> [Task input]
++++++++++++++++++++
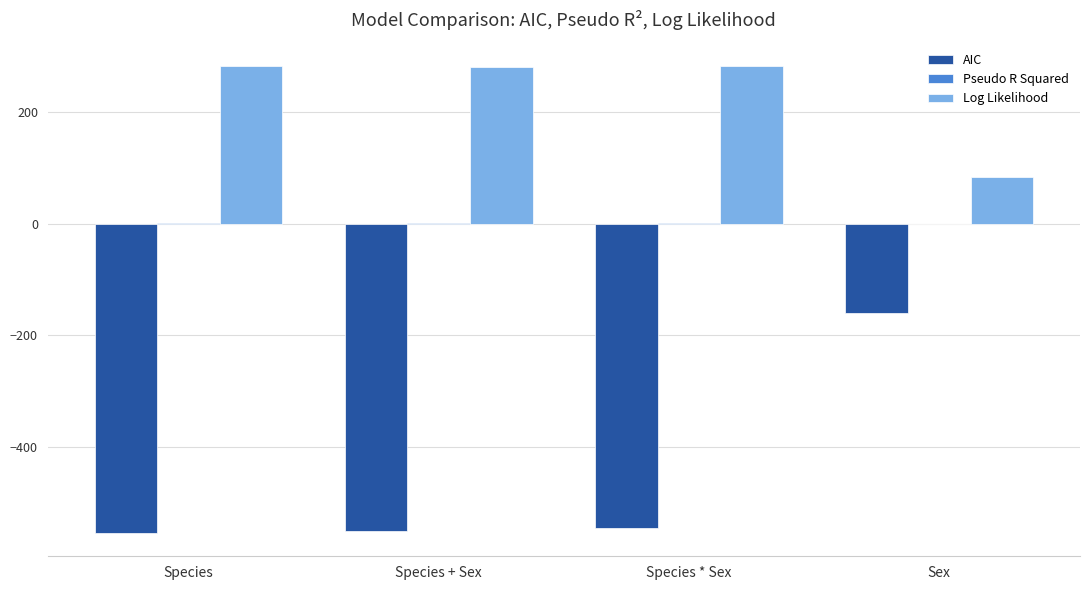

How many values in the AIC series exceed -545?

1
++++++++++++++++++++
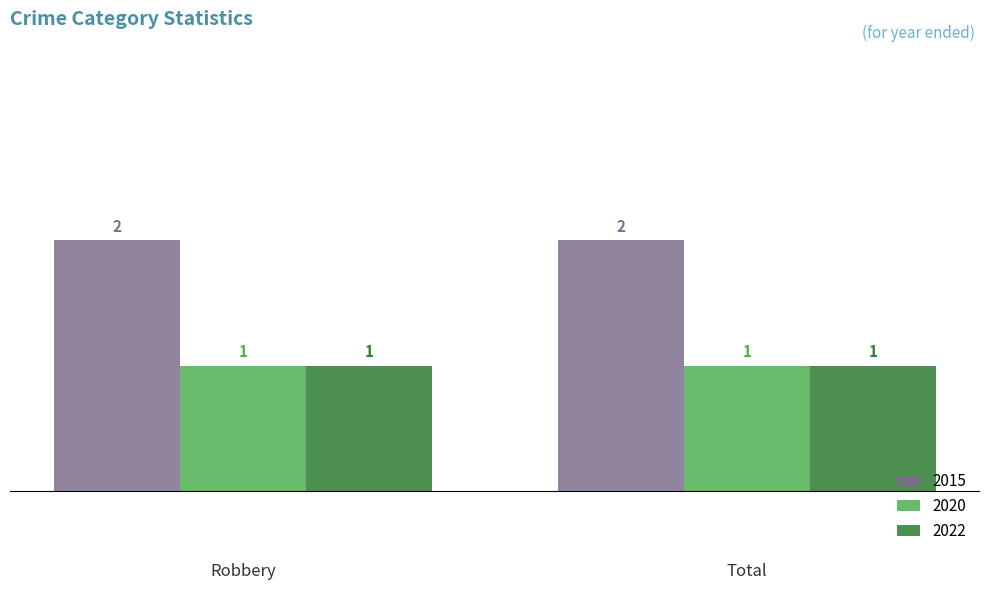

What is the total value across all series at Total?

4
++++++++++++++++++++
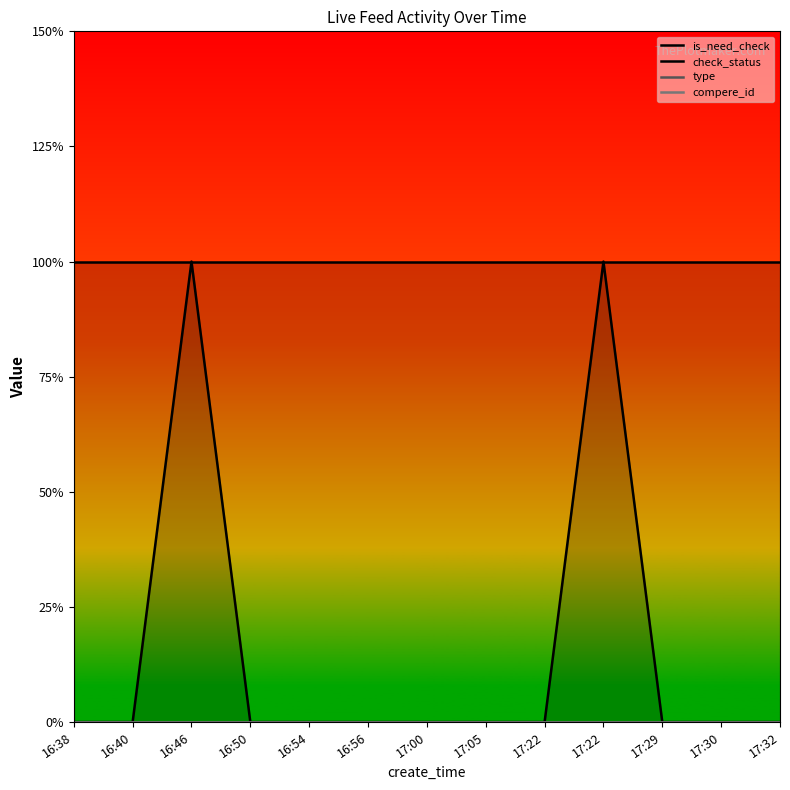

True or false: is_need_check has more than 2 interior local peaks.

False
++++++++++++++++++++
> [Assigned task] Copy out each line in the entries above that contains the word "series".

> [Output below]
How many values in the AIC series exceed -545?
What is the total value across all series at Total?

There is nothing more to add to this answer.